--- ENTRIES SUPPLIED ---

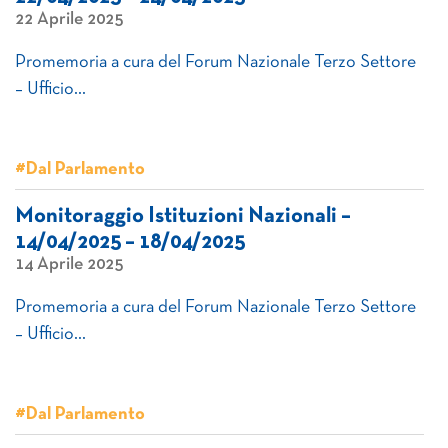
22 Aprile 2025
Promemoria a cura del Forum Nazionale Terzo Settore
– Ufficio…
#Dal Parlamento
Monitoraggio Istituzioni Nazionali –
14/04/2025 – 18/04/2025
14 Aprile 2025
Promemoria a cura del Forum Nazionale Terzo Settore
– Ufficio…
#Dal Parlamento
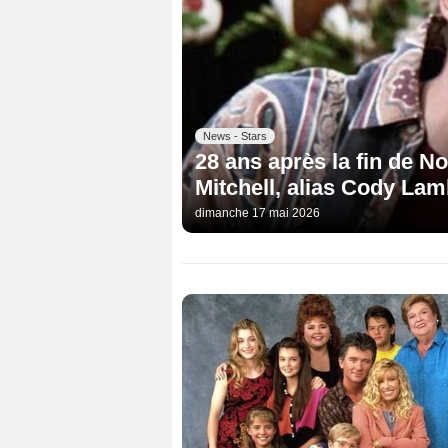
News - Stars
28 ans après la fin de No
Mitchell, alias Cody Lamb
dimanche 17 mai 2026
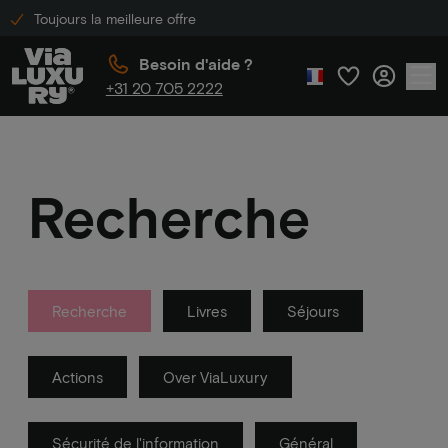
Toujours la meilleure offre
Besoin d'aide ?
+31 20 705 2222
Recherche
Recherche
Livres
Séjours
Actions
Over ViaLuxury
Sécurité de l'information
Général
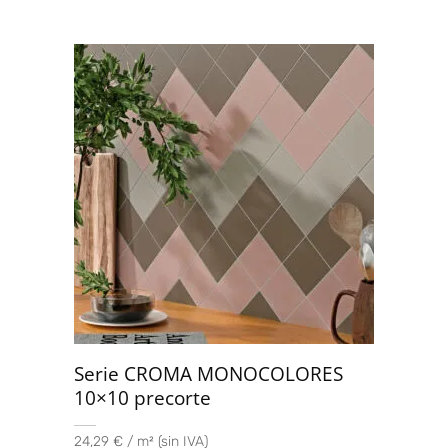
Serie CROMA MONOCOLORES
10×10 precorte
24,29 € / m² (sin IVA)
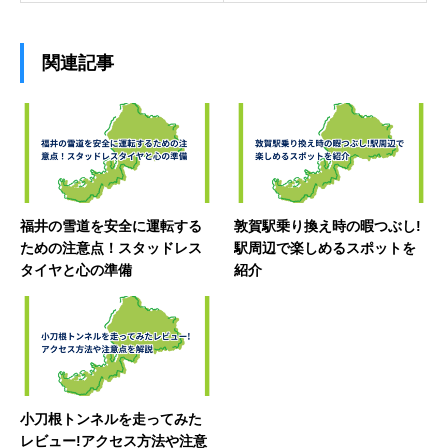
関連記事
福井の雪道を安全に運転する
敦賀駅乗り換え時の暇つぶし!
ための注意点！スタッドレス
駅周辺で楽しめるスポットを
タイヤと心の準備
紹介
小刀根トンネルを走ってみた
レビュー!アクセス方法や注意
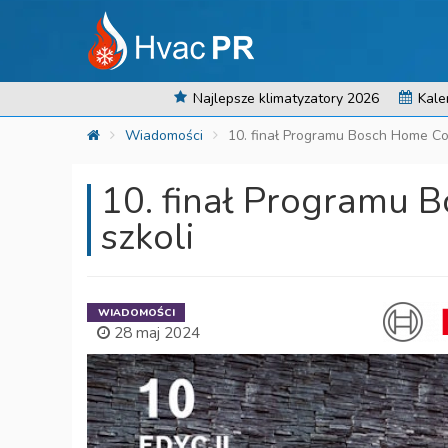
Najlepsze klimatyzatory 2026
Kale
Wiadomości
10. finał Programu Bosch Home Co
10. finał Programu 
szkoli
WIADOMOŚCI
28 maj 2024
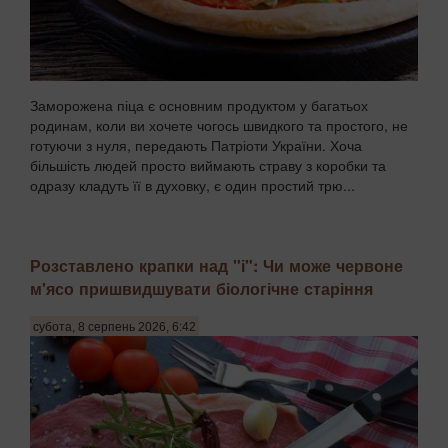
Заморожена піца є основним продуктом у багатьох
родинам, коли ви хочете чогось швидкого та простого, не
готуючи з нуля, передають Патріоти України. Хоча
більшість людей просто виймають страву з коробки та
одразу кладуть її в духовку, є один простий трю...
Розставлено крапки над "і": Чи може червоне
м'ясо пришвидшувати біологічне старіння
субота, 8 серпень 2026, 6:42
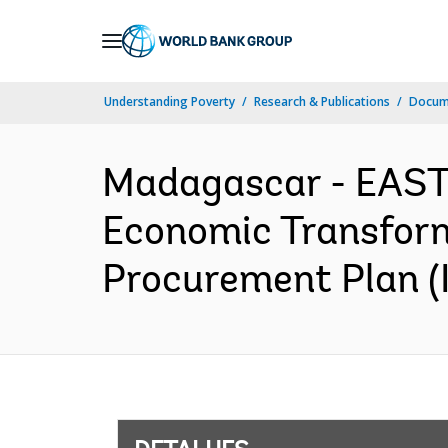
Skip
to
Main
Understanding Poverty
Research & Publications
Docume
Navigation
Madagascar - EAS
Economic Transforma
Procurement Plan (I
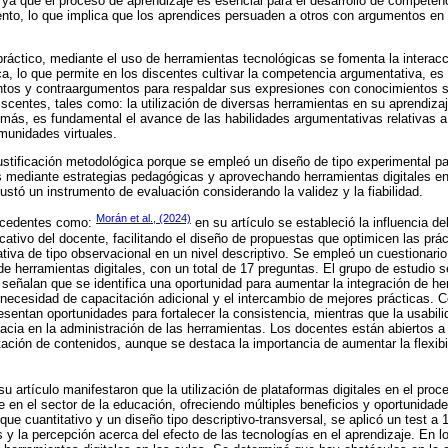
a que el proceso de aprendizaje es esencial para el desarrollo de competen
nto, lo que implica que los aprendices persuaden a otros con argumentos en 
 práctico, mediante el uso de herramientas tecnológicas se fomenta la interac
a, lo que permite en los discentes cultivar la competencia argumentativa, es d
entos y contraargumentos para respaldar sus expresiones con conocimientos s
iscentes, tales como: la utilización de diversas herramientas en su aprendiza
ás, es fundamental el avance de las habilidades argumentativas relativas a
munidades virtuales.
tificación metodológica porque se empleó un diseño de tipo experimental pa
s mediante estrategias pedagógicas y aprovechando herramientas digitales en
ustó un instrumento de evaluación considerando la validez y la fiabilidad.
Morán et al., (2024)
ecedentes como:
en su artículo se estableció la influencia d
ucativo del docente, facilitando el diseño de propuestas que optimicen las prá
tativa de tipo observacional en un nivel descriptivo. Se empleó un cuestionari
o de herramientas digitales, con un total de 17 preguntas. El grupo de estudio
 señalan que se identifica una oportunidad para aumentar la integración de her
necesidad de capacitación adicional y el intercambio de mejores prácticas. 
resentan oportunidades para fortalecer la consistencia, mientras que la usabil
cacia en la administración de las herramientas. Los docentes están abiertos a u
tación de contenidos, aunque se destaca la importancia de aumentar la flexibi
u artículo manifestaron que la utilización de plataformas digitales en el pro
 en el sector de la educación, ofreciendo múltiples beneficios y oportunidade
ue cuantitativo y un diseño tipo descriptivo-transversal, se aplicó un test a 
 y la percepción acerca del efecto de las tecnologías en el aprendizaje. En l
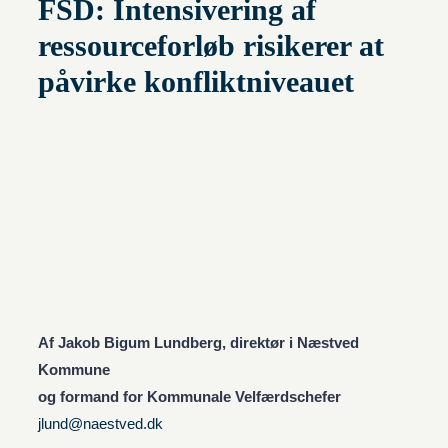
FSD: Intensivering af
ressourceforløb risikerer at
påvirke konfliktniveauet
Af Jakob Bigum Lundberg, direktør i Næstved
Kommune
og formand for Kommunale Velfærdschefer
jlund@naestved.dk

---

INSTRUCTION -> Which lines in the records above contain the string "descriptivo"? Report each of those lines in full.

COMPLETED EXERCISE ->
tativa de tipo observacional en un nivel descriptivo. Se empleó un cuestionari
ue cuantitativo y un diseño tipo descriptivo-transversal, se aplicó un test a 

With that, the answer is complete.